### PROBLEM STATEMENT
Each entry that follows should be given again word for word; please leave out its pictures.

Household object change records:
┄┄┄┄┄┄┄┄┄┄

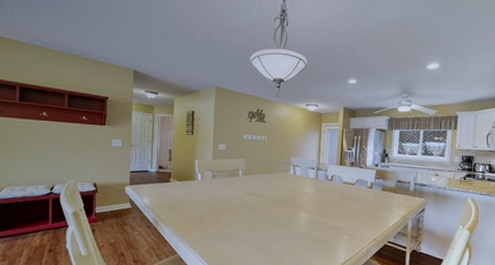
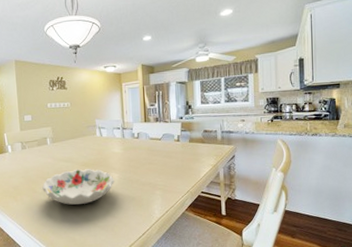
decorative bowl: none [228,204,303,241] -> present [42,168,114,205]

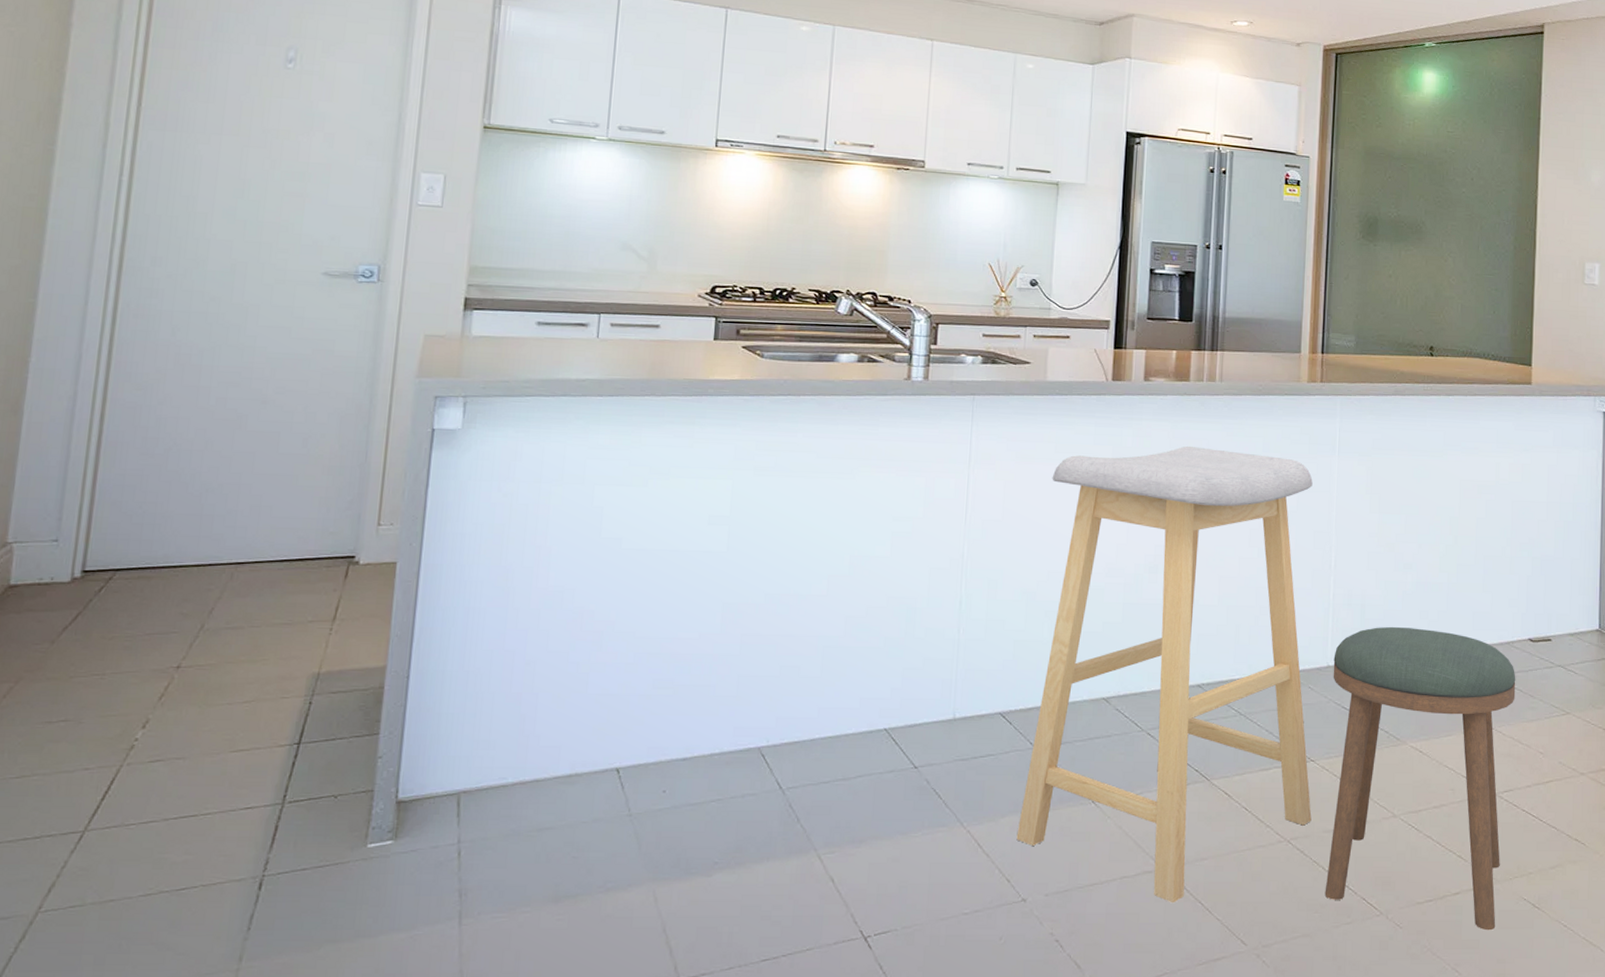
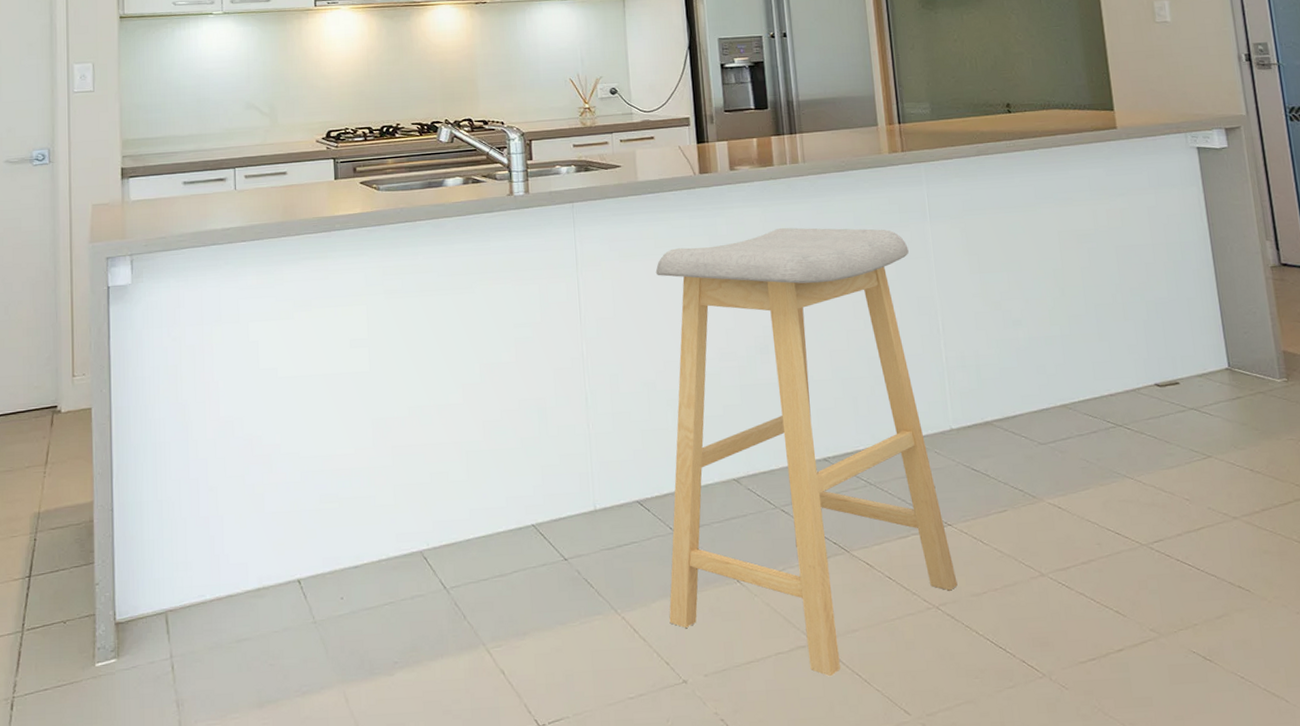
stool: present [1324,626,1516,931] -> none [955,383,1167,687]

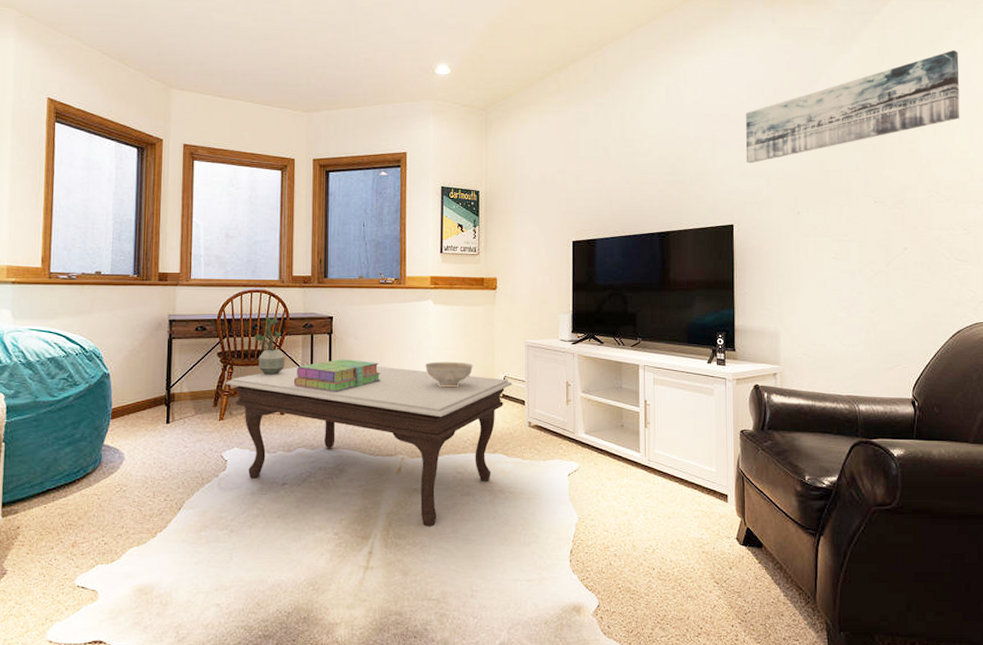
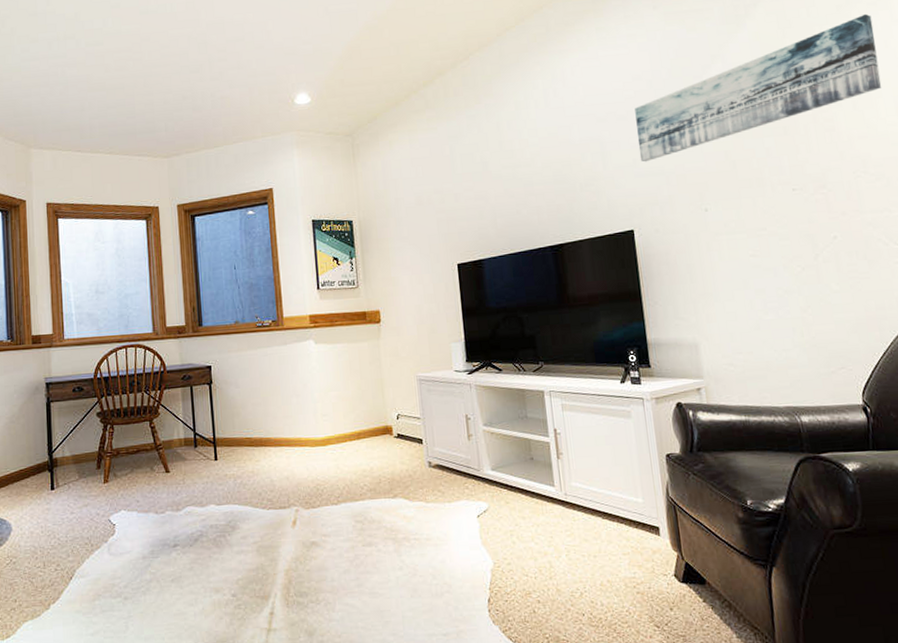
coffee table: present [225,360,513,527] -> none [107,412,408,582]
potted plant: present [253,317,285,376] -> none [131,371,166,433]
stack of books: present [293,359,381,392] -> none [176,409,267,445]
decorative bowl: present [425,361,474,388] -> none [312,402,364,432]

┄┄┄┄┄┄┄┄┄┄

### YOUR RESPONSE
decorative bowl: none [228,204,303,241] -> present [42,168,114,205]

stool: present [1324,626,1516,931] -> none [955,383,1167,687]

coffee table: present [225,360,513,527] -> none [107,412,408,582]
potted plant: present [253,317,285,376] -> none [131,371,166,433]
stack of books: present [293,359,381,392] -> none [176,409,267,445]
decorative bowl: present [425,361,474,388] -> none [312,402,364,432]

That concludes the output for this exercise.